La serie puede integrarse a propuestas didácticas de los docentes, que repongan el contexto social e histórico de la trama, pero convertir su proyección en una política de Estado, como ocurre en Gran Bretaña, suena más a un anuncio tranquilizador que a una interrogación significativa de las prácticas cotidianas de las adolescencias. No hay contenido audiovisual que desate una reacción directa y premeditada en su audiencia. Al contrario, en ocasiones la pedagogía cava aún más profunda la zanja que separa a las generaciones. En este caso, se corre el riesgo de que los especialistas ofrezcan “Adolescencia” como una revelación a los adolescentes de sus propias condiciones de vida. Como si ellos mismos no supieran de qué van sus deseos, sus vínculos y sus malestares.

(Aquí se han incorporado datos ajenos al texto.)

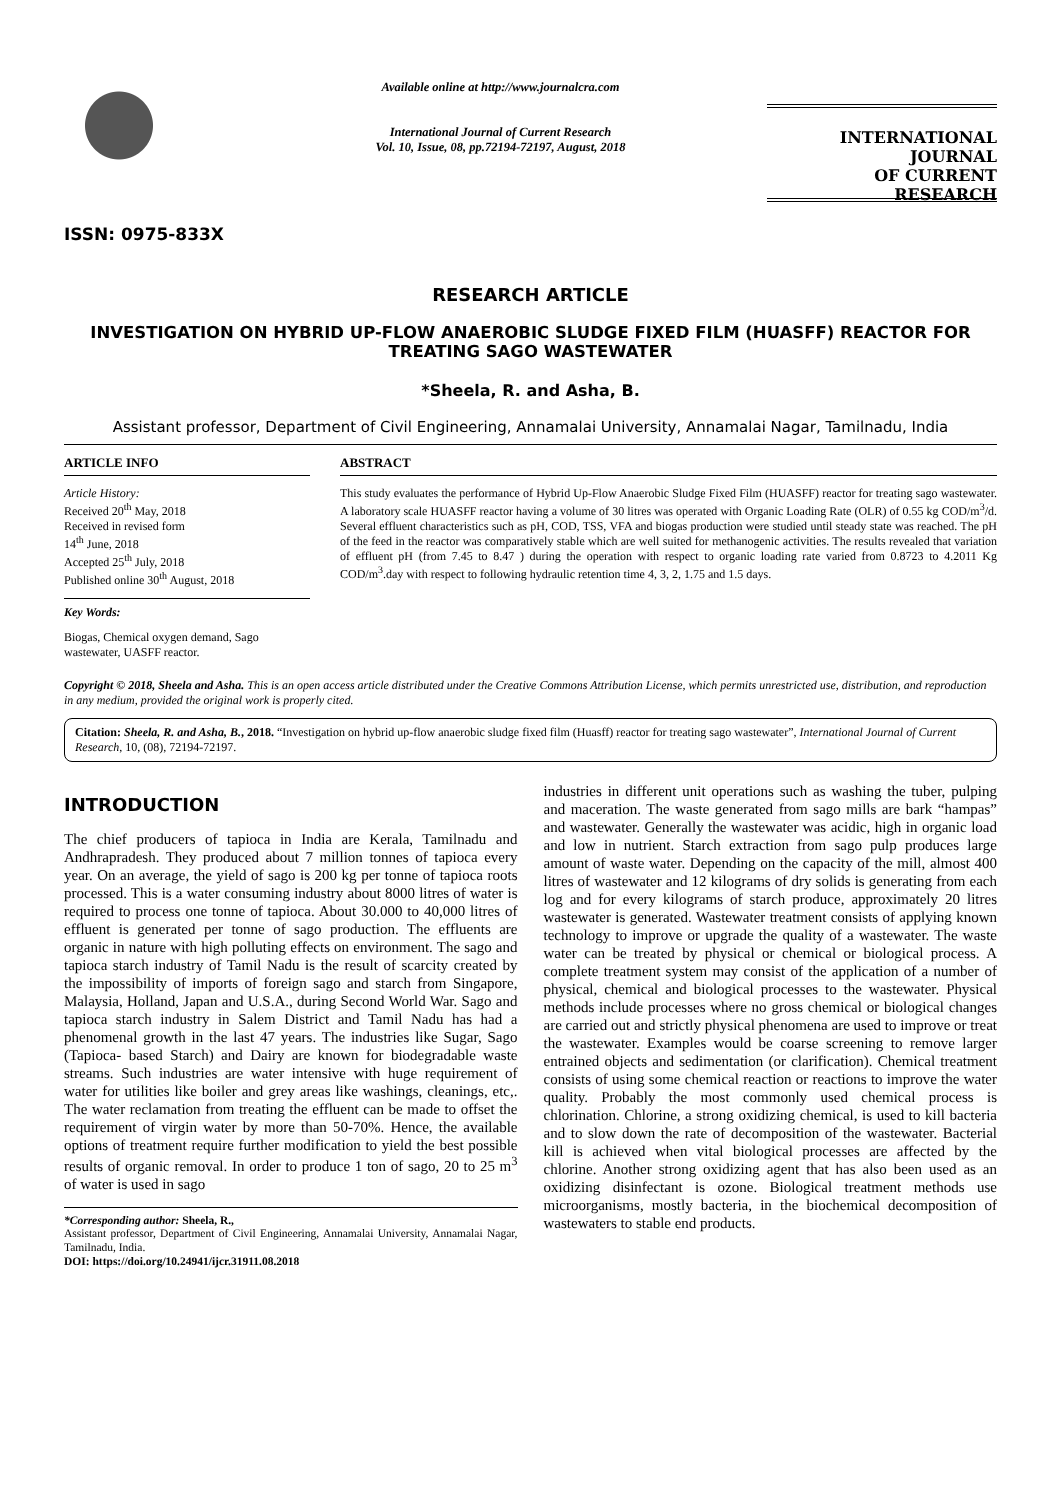ISSN: 0975-833X
Available online at http://www.journalcra.com
International Journal of Current Research
Vol. 10, Issue, 08, pp.72194-72197, August, 2018
INTERNATIONAL JOURNAL
OF CURRENT RESEARCH
RESEARCH ARTICLE
INVESTIGATION ON HYBRID UP-FLOW ANAEROBIC SLUDGE FIXED FILM (HUASFF) REACTOR FOR TREATING SAGO WASTEWATER
*Sheela, R. and Asha, B.
Assistant professor, Department of Civil Engineering, Annamalai University, Annamalai Nagar, Tamilnadu, India
ARTICLE INFO
Article History:
Received 20<sup>th</sup> May, 2018
Received in revised form
14<sup>th</sup> June, 2018
Accepted 25<sup>th</sup> July, 2018
Published online 30<sup>th</sup> August, 2018
Key Words:
Biogas, Chemical oxygen demand, Sago wastewater, UASFF reactor.
ABSTRACT
This study evaluates the performance of Hybrid Up-Flow Anaerobic Sludge Fixed Film (HUASFF) reactor for treating sago wastewater. A laboratory scale HUASFF reactor having a volume of 30 litres was operated with Organic Loading Rate (OLR) of 0.55 kg COD/m<sup>3</sup>/d. Several effluent characteristics such as pH, COD, TSS, VFA and biogas production were studied until steady state was reached. The pH of the feed in the reactor was comparatively stable which are well suited for methanogenic activities. The results revealed that variation of effluent pH (from 7.45 to 8.47 ) during the operation with respect to organic loading rate varied from 0.8723 to 4.2011 Kg COD/m<sup>3</sup>.day with respect to following hydraulic retention time 4, 3, 2, 1.75 and 1.5 days.
Copyright © 2018, Sheela and Asha. This is an open access article distributed under the Creative Commons Attribution License, which permits unrestricted use, distribution, and reproduction in any medium, provided the original work is properly cited.
Citation: Sheela, R. and Asha, B., 2018. “Investigation on hybrid up-flow anaerobic sludge fixed film (Huasff) reactor for treating sago wastewater”, International Journal of Current Research, 10, (08), 72194-72197.
INTRODUCTION
The chief producers of tapioca in India are Kerala, Tamilnadu and Andhrapradesh. They produced about 7 million tonnes of tapioca every year. On an average, the yield of sago is 200 kg per tonne of tapioca roots processed. This is a water consuming industry about 8000 litres of water is required to process one tonne of tapioca. About 30.000 to 40,000 litres of effluent is generated per tonne of sago production. The effluents are organic in nature with high polluting effects on environment. The sago and tapioca starch industry of Tamil Nadu is the result of scarcity created by the impossibility of imports of foreign sago and starch from Singapore, Malaysia, Holland, Japan and U.S.A., during Second World War. Sago and tapioca starch industry in Salem District and Tamil Nadu has had a phenomenal growth in the last 47 years. The industries like Sugar, Sago (Tapioca- based Starch) and Dairy are known for biodegradable waste streams. Such industries are water intensive with huge requirement of water for utilities like boiler and grey areas like washings, cleanings, etc,. The water reclamation from treating the effluent can be made to offset the requirement of virgin water by more than 50-70%. Hence, the available options of treatment require further modification to yield the best possible results of organic removal. In order to produce 1 ton of sago, 20 to 25 m<sup>3</sup> of water is used in sago
*Corresponding author: Sheela, R.,
Assistant professor, Department of Civil Engineering, Annamalai University, Annamalai Nagar, Tamilnadu, India.
DOI: https://doi.org/10.24941/ijcr.31911.08.2018
industries in different unit operations such as washing the tuber, pulping and maceration. The waste generated from sago mills are bark “hampas” and wastewater. Generally the wastewater was acidic, high in organic load and low in nutrient. Starch extraction from sago pulp produces large amount of waste water. Depending on the capacity of the mill, almost 400 litres of wastewater and 12 kilograms of dry solids is generating from each log and for every kilograms of starch produce, approximately 20 litres wastewater is generated. Wastewater treatment consists of applying known technology to improve or upgrade the quality of a wastewater. The waste water can be treated by physical or chemical or biological process. A complete treatment system may consist of the application of a number of physical, chemical and biological processes to the wastewater. Physical methods include processes where no gross chemical or biological changes are carried out and strictly physical phenomena are used to improve or treat the wastewater. Examples would be coarse screening to remove larger entrained objects and sedimentation (or clarification). Chemical treatment consists of using some chemical reaction or reactions to improve the water quality. Probably the most commonly used chemical process is chlorination. Chlorine, a strong oxidizing chemical, is used to kill bacteria and to slow down the rate of decomposition of the wastewater. Bacterial kill is achieved when vital biological processes are affected by the chlorine. Another strong oxidizing agent that has also been used as an oxidizing disinfectant is ozone. Biological treatment methods use microorganisms, mostly bacteria, in the biochemical decomposition of wastewaters to stable end products.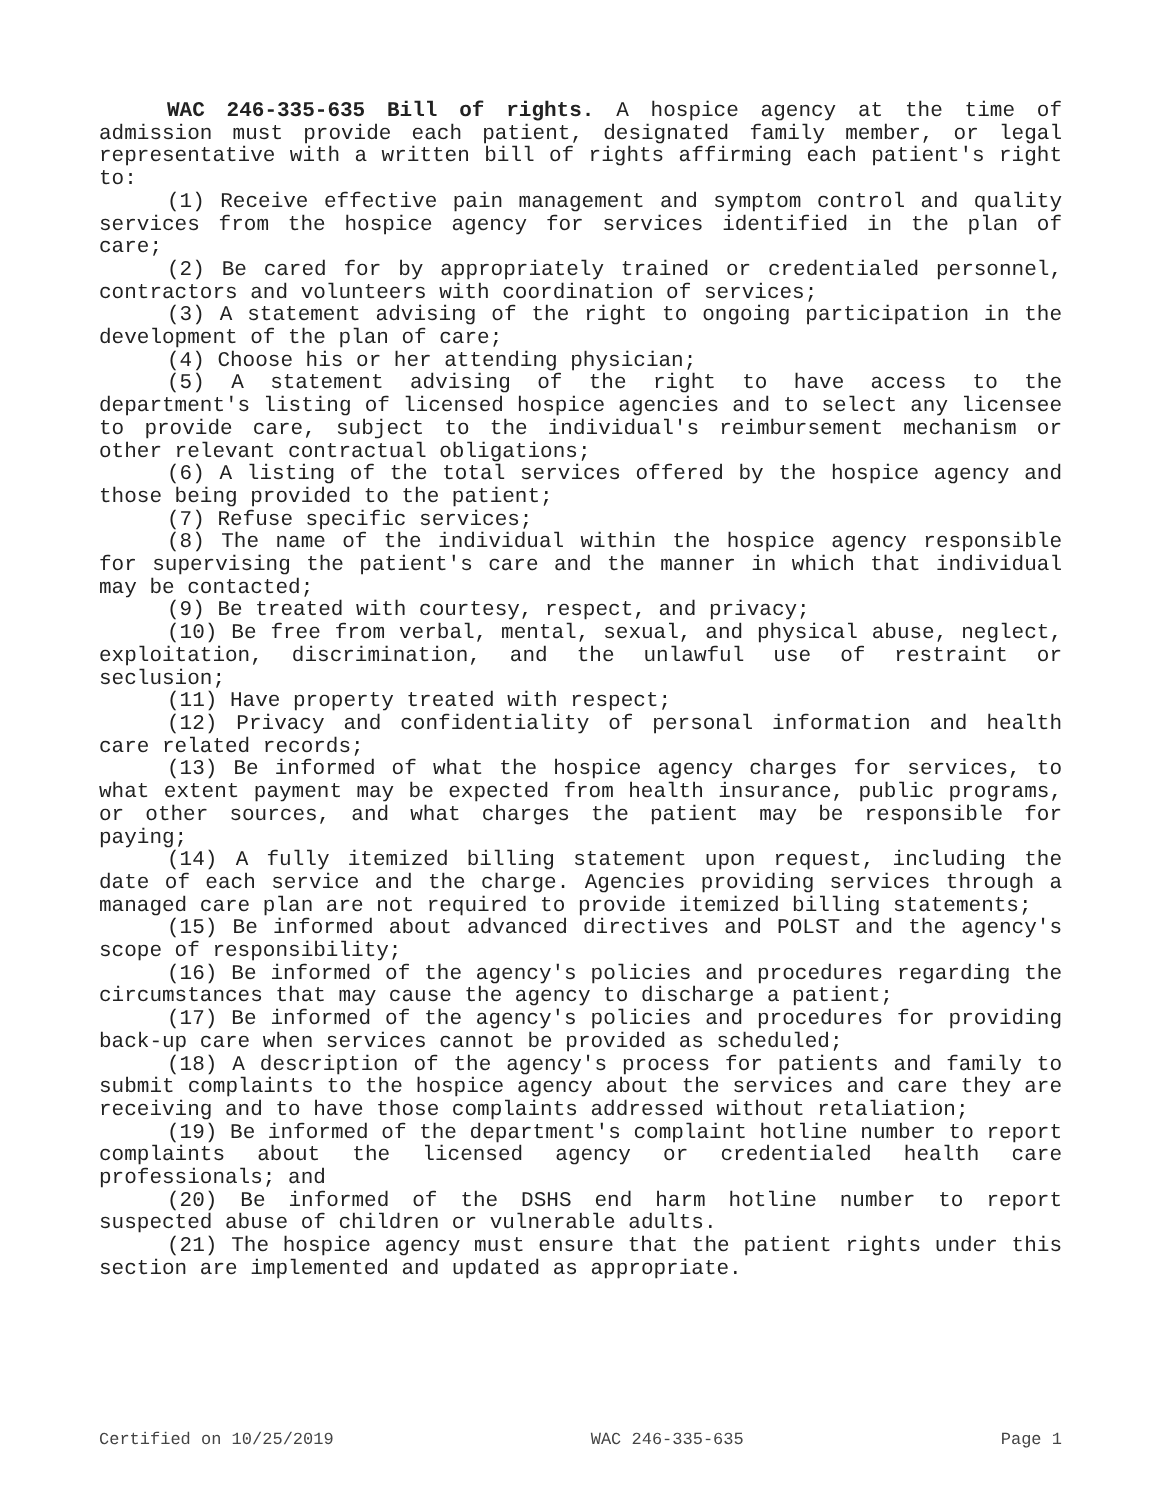WAC 246-335-635 Bill of rights. A hospice agency at the time of admission must provide each patient, designated family member, or legal representative with a written bill of rights affirming each patient's right to:
(1) Receive effective pain management and symptom control and quality services from the hospice agency for services identified in the plan of care;
(2) Be cared for by appropriately trained or credentialed personnel, contractors and volunteers with coordination of services;
(3) A statement advising of the right to ongoing participation in the development of the plan of care;
(4) Choose his or her attending physician;
(5) A statement advising of the right to have access to the department's listing of licensed hospice agencies and to select any licensee to provide care, subject to the individual's reimbursement mechanism or other relevant contractual obligations;
(6) A listing of the total services offered by the hospice agency and those being provided to the patient;
(7) Refuse specific services;
(8) The name of the individual within the hospice agency responsible for supervising the patient's care and the manner in which that individual may be contacted;
(9) Be treated with courtesy, respect, and privacy;
(10) Be free from verbal, mental, sexual, and physical abuse, neglect, exploitation, discrimination, and the unlawful use of restraint or seclusion;
(11) Have property treated with respect;
(12) Privacy and confidentiality of personal information and health care related records;
(13) Be informed of what the hospice agency charges for services, to what extent payment may be expected from health insurance, public programs, or other sources, and what charges the patient may be responsible for paying;
(14) A fully itemized billing statement upon request, including the date of each service and the charge. Agencies providing services through a managed care plan are not required to provide itemized billing statements;
(15) Be informed about advanced directives and POLST and the agency's scope of responsibility;
(16) Be informed of the agency's policies and procedures regarding the circumstances that may cause the agency to discharge a patient;
(17) Be informed of the agency's policies and procedures for providing back-up care when services cannot be provided as scheduled;
(18) A description of the agency's process for patients and family to submit complaints to the hospice agency about the services and care they are receiving and to have those complaints addressed without retaliation;
(19) Be informed of the department's complaint hotline number to report complaints about the licensed agency or credentialed health care professionals; and
(20) Be informed of the DSHS end harm hotline number to report suspected abuse of children or vulnerable adults.
(21) The hospice agency must ensure that the patient rights under this section are implemented and updated as appropriate.
Certified on 10/25/2019 WAC 246-335-635 Page 1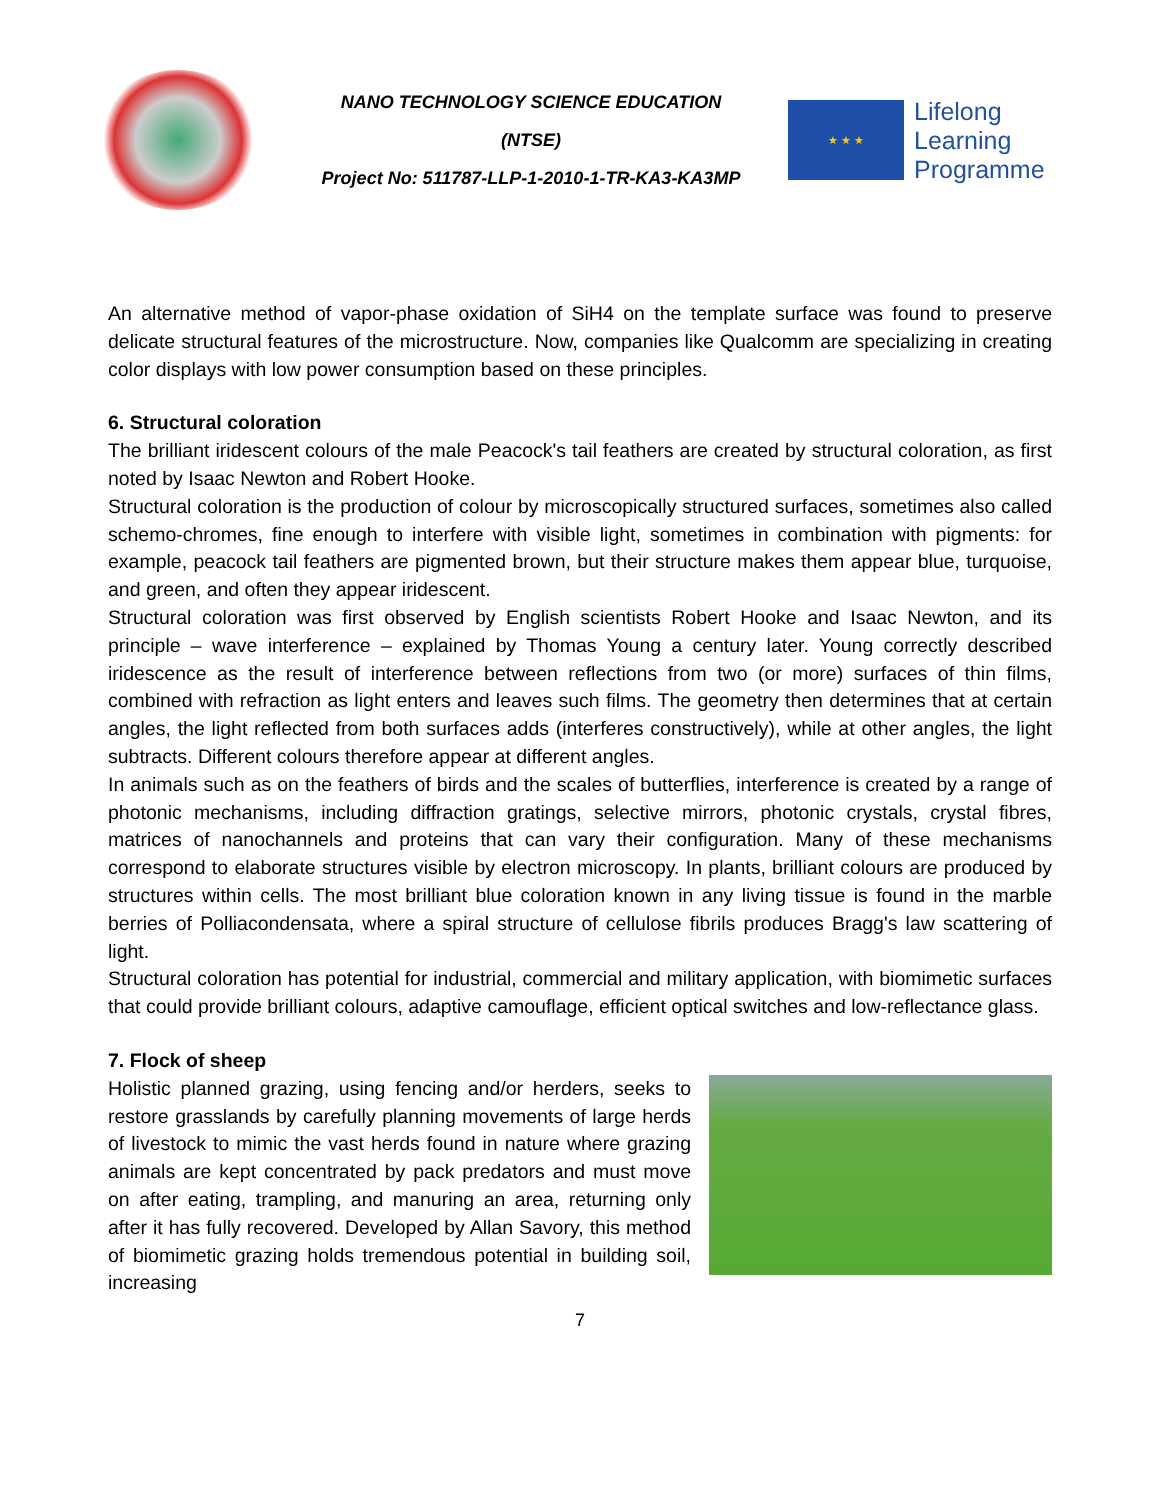NANO TECHNOLOGY SCIENCE EDUCATION (NTSE)
Project No: 511787-LLP-1-2010-1-TR-KA3-KA3MP
★ ★ ★
Lifelong
Learning
Programme
An alternative method of vapor-phase oxidation of SiH4 on the template surface was found to preserve delicate structural features of the microstructure. Now, companies like Qualcomm are specializing in creating color displays with low power consumption based on these principles.
6. Structural coloration
The brilliant iridescent colours of the male Peacock's tail feathers are created by structural coloration, as first noted by Isaac Newton and Robert Hooke.
Structural coloration is the production of colour by microscopically structured surfaces, sometimes also called schemo-chromes, fine enough to interfere with visible light, sometimes in combination with pigments: for example, peacock tail feathers are pigmented brown, but their structure makes them appear blue, turquoise, and green, and often they appear iridescent.
Structural coloration was first observed by English scientists Robert Hooke and Isaac Newton, and its principle – wave interference – explained by Thomas Young a century later. Young correctly described iridescence as the result of interference between reflections from two (or more) surfaces of thin films, combined with refraction as light enters and leaves such films. The geometry then determines that at certain angles, the light reflected from both surfaces adds (interferes constructively), while at other angles, the light subtracts. Different colours therefore appear at different angles.
In animals such as on the feathers of birds and the scales of butterflies, interference is created by a range of photonic mechanisms, including diffraction gratings, selective mirrors, photonic crystals, crystal fibres, matrices of nanochannels and proteins that can vary their configuration. Many of these mechanisms correspond to elaborate structures visible by electron microscopy. In plants, brilliant colours are produced by structures within cells. The most brilliant blue coloration known in any living tissue is found in the marble berries of Polliacondensata, where a spiral structure of cellulose fibrils produces Bragg's law scattering of light.
Structural coloration has potential for industrial, commercial and military application, with biomimetic surfaces that could provide brilliant colours, adaptive camouflage, efficient optical switches and low-reflectance glass.
7. Flock of sheep
Holistic planned grazing, using fencing and/or herders, seeks to restore grasslands by carefully planning movements of large herds of livestock to mimic the vast herds found in nature where grazing animals are kept concentrated by pack predators and must move on after eating, trampling, and manuring an area, returning only after it has fully recovered. Developed by Allan Savory, this method of biomimetic grazing holds tremendous potential in building soil, increasing
7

De lo que se trata es de abrir conversación. A contramano de las redes sociales y sus burbujas algorítmicas, donde cada uno accede a contenidos que refuerzan su propio mundo, las instituciones escolares habilitan puentes y experiencias capaces de pensar con mayor complejidad el presente y la historia por venir. La escuela, cuando respeta y al mismo tiempo encuadra los saberes adolescentes, es un ámbito privilegiado para los diálogos intergeneracionales que ayudan a tramitar la conflictividad propia de este tiempo.
Solana Camaño es licenciada y profesora en Ciencias de la Comunicación (UBA). Periodista especializada en educación y juventudes. Docente en el nivel medio.
Mariano Caputo es investigador de la UBA sobre plataformas. Doctorando en Ciencias Sociales, comunicador y docente de nivel medio.